### TASK GOAL:
Tell how many lines in the data below include the word "Profile". The answer is the number only.

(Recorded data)
+ + + + + + +

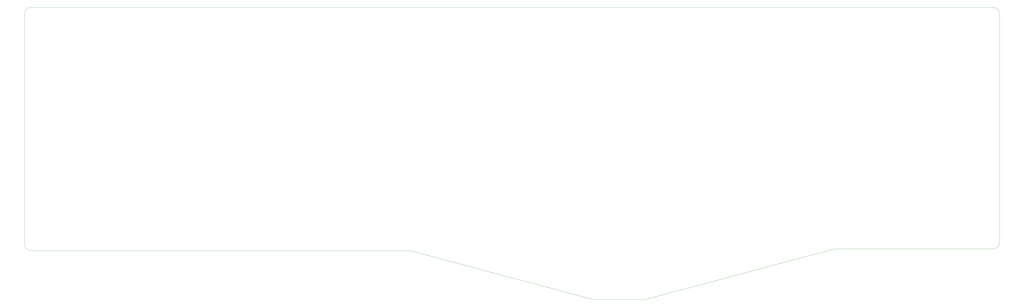
<source format=gbr>
%TF.GenerationSoftware,KiCad,Pcbnew,(5.1.10)-1*%
%TF.CreationDate,2021-06-20T14:11:50-07:00*%
%TF.ProjectId,HSC_Alice,4853435f-416c-4696-9365-2e6b69636164,rev?*%
%TF.SameCoordinates,Original*%
%TF.FileFunction,Profile,NP*%
%FSLAX46Y46*%
G04 Gerber Fmt 4.6, Leading zero omitted, Abs format (unit mm)*
G04 Created by KiCad (PCBNEW (5.1.10)-1) date 2021-06-20 14:11:50*
%MOMM*%
%LPD*%
G01*
G04 APERTURE LIST*
%TA.AperFunction,Profile*%
%ADD10C,0.050000*%
%TD*%
G04 APERTURE END LIST*
D10*
X-662508199Y-174833403D02*
G75*
G02*
X-666013399Y-171323001I-1J3505203D01*
G01*
X-666013396Y-58282600D02*
G75*
G02*
X-662513400Y-54787800I3499996J-5200D01*
G01*
X-190171010Y-54787803D02*
G75*
G02*
X-186664601Y-58292999I6410J-3499997D01*
G01*
X-186664600Y-170388400D02*
G75*
G02*
X-190164600Y-173888400I-3500000J0D01*
G01*
X-361213400Y-198931600D02*
X-267792200Y-173888400D01*
X-386207000Y-198931600D02*
X-361213400Y-198931600D01*
X-476224600Y-174828200D02*
X-386207000Y-198931600D01*
X-666013396Y-58282600D02*
X-666013399Y-171323001D01*
X-532561800Y-54787800D02*
X-662513400Y-54787800D01*
X-284676600Y-54787800D02*
X-532561800Y-54787800D01*
X-190171010Y-54787803D02*
X-284676600Y-54787800D01*
X-186664600Y-170388400D02*
X-186664601Y-58292999D01*
X-267792200Y-173888400D02*
X-190164600Y-173888400D01*
X-662508199Y-174833403D02*
X-476224600Y-174828200D01*
M02*

</source>
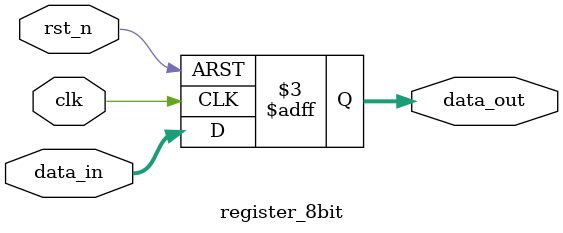
<source format=v>

module register_8bit (
    input wire clk,
    input wire rst_n,
    input wire [7:0] data_in,
    output reg [7:0] data_out
);
    
    // Register with asynchronous active-low reset
    always @(posedge clk or negedge rst_n) begin
        if (!rst_n) begin
            data_out <= 8'b0000_0000;
        end else begin
            data_out <= data_in;
        end
    end
    
endmodule

</source>
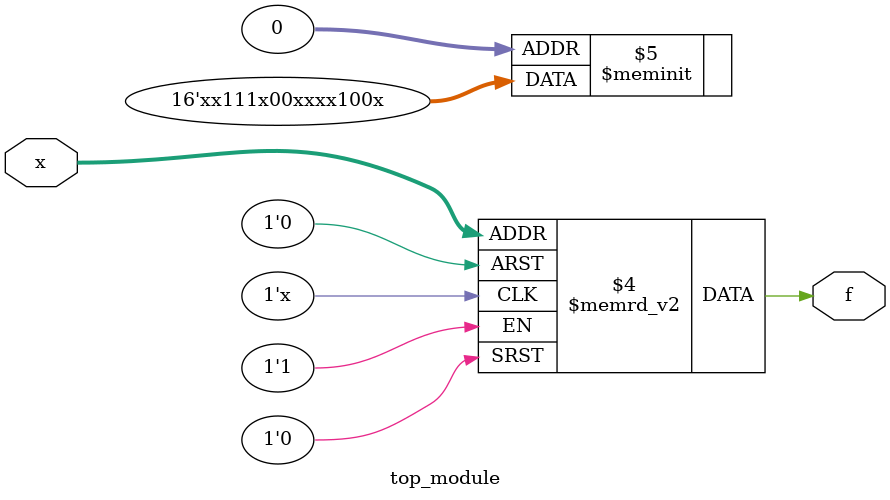
<source format=sv>
module top_module (
    input [4:1] x,
    output logic f
);

always_comb begin
    case ({x[4:3], x[2:1]})
        4'b0001, 4'b0010, 4'b1000, 4'b1001: f = 1'b0;
        4'b0011, 4'b1011, 4'b1100, 4'b1101: f = 1'b1;
        4'b0000, 4'b0111, 4'b1010, 4'b1110, 4'b1111: f = 1'bx;
        default: f = 1'bx;
    endcase
end

endmodule

</source>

+ + + + + + +

### RESPONSE AREA:
2